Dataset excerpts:
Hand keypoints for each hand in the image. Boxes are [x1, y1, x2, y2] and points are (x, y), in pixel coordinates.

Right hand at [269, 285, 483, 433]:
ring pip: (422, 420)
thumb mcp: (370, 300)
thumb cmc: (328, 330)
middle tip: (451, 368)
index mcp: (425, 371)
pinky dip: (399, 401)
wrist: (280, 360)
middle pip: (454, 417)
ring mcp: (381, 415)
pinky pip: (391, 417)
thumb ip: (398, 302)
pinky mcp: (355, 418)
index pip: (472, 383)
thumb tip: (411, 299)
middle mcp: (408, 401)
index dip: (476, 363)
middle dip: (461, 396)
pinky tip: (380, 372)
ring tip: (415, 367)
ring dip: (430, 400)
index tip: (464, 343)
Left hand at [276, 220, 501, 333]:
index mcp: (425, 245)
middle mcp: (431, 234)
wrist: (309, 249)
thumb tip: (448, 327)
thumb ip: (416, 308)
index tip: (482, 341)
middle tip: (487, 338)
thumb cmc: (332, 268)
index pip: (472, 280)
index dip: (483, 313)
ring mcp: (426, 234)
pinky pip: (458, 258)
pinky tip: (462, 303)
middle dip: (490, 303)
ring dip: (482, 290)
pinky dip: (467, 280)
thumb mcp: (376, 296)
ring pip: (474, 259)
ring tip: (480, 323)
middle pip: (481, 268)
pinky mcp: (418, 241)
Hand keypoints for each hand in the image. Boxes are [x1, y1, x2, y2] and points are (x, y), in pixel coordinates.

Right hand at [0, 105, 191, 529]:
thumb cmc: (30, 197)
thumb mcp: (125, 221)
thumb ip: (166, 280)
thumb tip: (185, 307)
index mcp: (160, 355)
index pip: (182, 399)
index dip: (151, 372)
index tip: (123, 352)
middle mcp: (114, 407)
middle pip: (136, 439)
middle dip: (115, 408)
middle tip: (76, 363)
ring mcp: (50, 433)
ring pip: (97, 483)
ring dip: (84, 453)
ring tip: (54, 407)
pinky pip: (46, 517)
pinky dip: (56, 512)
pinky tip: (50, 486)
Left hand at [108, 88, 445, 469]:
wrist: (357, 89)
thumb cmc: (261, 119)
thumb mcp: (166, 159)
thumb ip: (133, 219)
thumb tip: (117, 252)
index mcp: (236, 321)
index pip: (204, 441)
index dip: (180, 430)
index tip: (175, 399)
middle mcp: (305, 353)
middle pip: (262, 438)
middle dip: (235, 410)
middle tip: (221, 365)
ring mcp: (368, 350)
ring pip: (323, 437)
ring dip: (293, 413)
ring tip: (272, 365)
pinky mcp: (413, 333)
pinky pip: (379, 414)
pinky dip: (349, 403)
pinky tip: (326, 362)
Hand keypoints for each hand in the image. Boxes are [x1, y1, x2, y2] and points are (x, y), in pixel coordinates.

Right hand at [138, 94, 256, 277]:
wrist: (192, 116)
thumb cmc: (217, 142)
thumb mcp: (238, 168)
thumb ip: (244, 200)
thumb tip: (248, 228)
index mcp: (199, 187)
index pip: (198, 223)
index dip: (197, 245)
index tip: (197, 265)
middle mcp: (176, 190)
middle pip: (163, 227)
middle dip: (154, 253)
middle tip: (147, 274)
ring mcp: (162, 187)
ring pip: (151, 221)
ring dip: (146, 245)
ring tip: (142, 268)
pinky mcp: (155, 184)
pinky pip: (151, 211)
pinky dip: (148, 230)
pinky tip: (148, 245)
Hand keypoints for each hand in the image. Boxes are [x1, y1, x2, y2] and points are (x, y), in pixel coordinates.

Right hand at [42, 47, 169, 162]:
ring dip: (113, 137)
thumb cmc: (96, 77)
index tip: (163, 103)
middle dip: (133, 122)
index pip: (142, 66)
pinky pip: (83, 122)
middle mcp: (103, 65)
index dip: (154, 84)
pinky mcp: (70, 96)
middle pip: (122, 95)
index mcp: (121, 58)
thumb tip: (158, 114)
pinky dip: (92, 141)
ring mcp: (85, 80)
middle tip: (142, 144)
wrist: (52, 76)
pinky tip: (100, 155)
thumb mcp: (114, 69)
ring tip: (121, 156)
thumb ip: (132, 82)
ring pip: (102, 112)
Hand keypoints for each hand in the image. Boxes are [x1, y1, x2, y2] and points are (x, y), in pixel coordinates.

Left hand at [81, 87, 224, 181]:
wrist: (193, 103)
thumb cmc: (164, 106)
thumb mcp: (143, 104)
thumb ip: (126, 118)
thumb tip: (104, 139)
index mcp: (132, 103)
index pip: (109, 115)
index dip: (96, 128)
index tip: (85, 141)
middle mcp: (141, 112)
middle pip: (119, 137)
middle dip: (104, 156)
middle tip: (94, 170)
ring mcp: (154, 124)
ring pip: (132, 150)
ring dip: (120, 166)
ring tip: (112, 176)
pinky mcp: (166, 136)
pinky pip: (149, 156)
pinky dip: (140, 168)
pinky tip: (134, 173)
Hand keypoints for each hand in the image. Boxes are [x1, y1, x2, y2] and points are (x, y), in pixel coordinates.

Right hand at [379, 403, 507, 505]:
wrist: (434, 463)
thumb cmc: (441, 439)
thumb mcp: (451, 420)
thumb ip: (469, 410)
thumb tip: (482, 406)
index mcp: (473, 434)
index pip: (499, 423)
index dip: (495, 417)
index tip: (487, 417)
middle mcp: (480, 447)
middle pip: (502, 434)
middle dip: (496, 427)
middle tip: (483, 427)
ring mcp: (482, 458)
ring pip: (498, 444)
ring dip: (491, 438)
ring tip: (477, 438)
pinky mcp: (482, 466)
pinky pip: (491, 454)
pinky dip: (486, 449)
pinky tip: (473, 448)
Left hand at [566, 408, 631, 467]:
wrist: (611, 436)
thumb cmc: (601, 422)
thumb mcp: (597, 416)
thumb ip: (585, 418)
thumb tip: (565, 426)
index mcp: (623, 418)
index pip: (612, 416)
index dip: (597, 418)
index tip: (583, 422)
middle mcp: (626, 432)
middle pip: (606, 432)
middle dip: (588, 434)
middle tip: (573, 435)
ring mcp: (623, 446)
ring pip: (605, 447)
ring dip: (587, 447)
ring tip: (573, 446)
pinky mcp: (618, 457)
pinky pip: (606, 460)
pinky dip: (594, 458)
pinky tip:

WHAT YOU HAVE TO DO -> Which lines in the data above hold the string "wrist"? Return each of them.

RESPONSE ->
wrist: (280, 360)
wrist: (309, 249)
wrist: (357, 89)
wrist: (192, 116)
wrist: (52, 76)
wrist: (193, 103)
wrist: (434, 463)
wrist: (611, 436)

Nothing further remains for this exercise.